In a further twist, the incident has prompted Melanie to set her sights on becoming a police officer after she was left devastated at missing out on a dream career in the Armed Forces.

Melanie – who is about to complete her studies in the Level 2 Diploma for Entry to the Uniformed Services, which has seen her achieve merit and distinction grades in some modules – had long aspired to join the Army as a dog-handler but was turned down on medical grounds due to a condition that sometimes affects mobility in her left leg.

She is set to begin working as a care assistant at a Sutton-in-Ashfield care home upon leaving college next month, having previously gained a Diploma in the Introduction to Health, Social Care and Children’s and Young People’s Settings.

But Melanie’s real passion lies in the unformed public services, and after speaking to the police officer that attended the incident, she’s decided to apply to join as a trainee next year.

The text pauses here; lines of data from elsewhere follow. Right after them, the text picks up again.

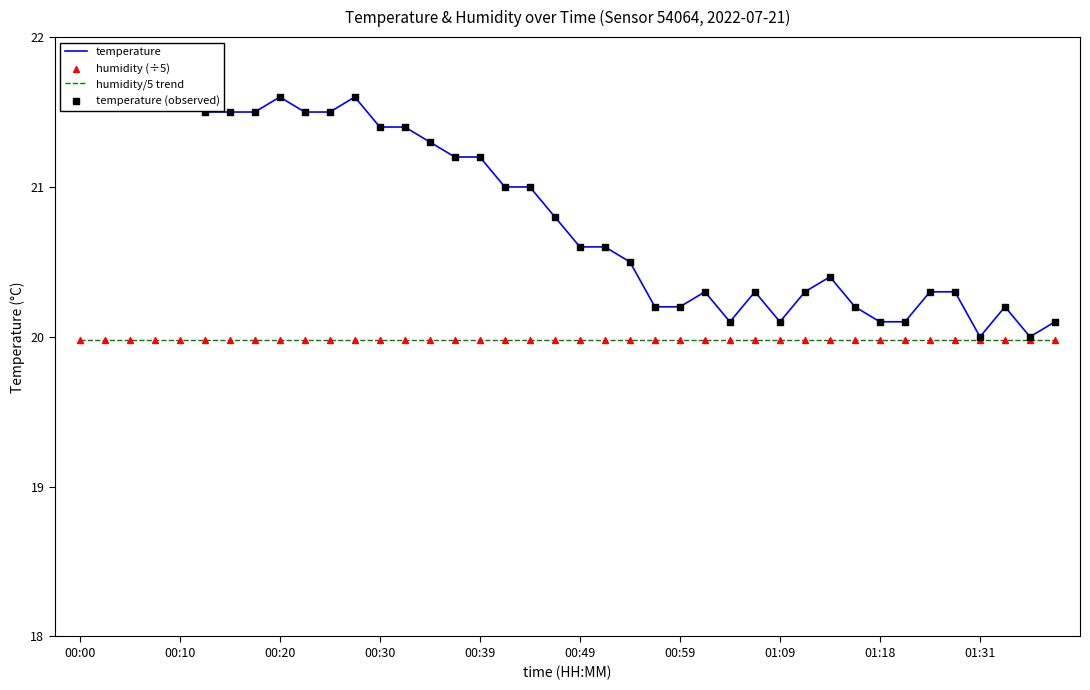

At how many categories does at least one series exceed 20?

38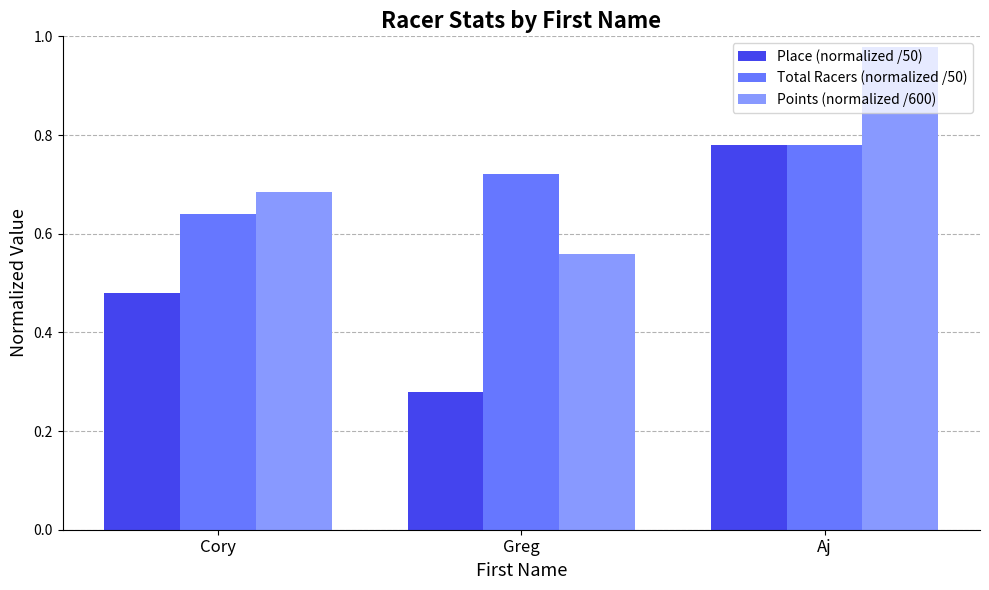

True or false: Place (normalized /50) has a value of 1.4 at Aj.

False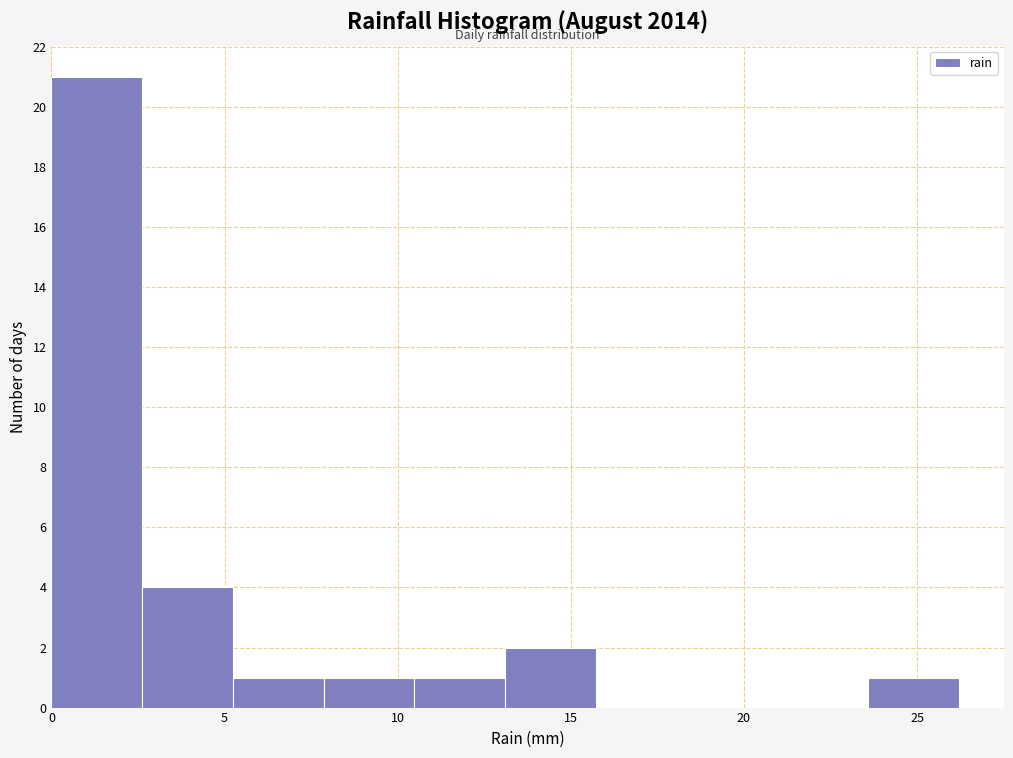

What is the height of the bar covering 23.5 to 26.0 on the x-axis? Neither the bar edges nor the heights are printed on the chart, so give them approximately, as read against the axes.

1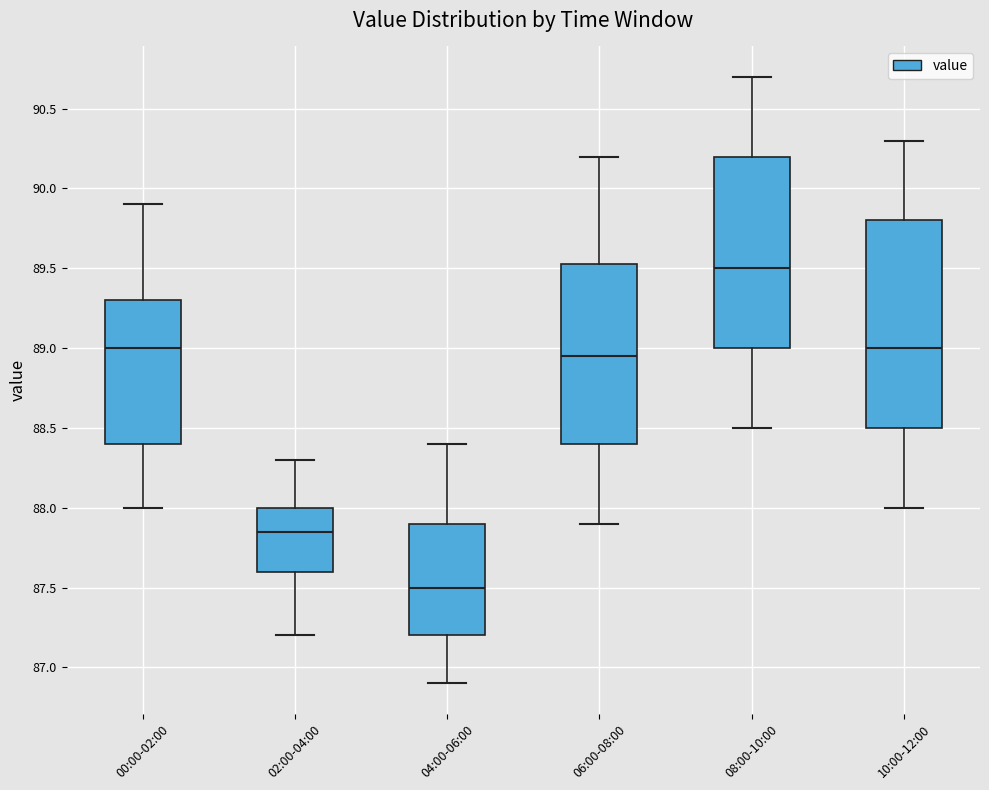

Where does the upper whisker of the box for 02:00-04:00 end on the y-axis? The values are not printed on the chart, so give them approximately, as read against the axis.

88.30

“The police officer asked me if I was interested in joining the force. I hadn’t really considered this before but once he explained everything and said there is an alternative to the Army, I thought ‘I’ll give it a shot,’” she said.

“I’m really excited about what the future holds.”

Public services tutor James Winning said: “I was very proud to hear about what Melanie had done, although not at all surprised. She’s a conscientious student and it’s in her character to help people in need.

“The public services recruit people based on life experience, and also their personal skills and attributes, and Melanie is happy to put herself forward in situations that are outside of her comfort zone and ones which can be quite stressful.

“A role in the public services would suit her character perfectly and she would be an asset to whichever service she decides to pursue a career in.”

Praising Melanie’s actions, Mansfield MP Ben Bradley said: “I’m sure everyone at Nottinghamshire ACF are all incredibly proud of her. She is a credit to Mansfield.”

Richard Etherington, of Nottinghamshire ACF, said: “Amongst other things cadets gain recognised St John’s Ambulance qualifications to prepare them for situations like this. The gentleman was lucky that he took ill near an army cadet. We wish him well.”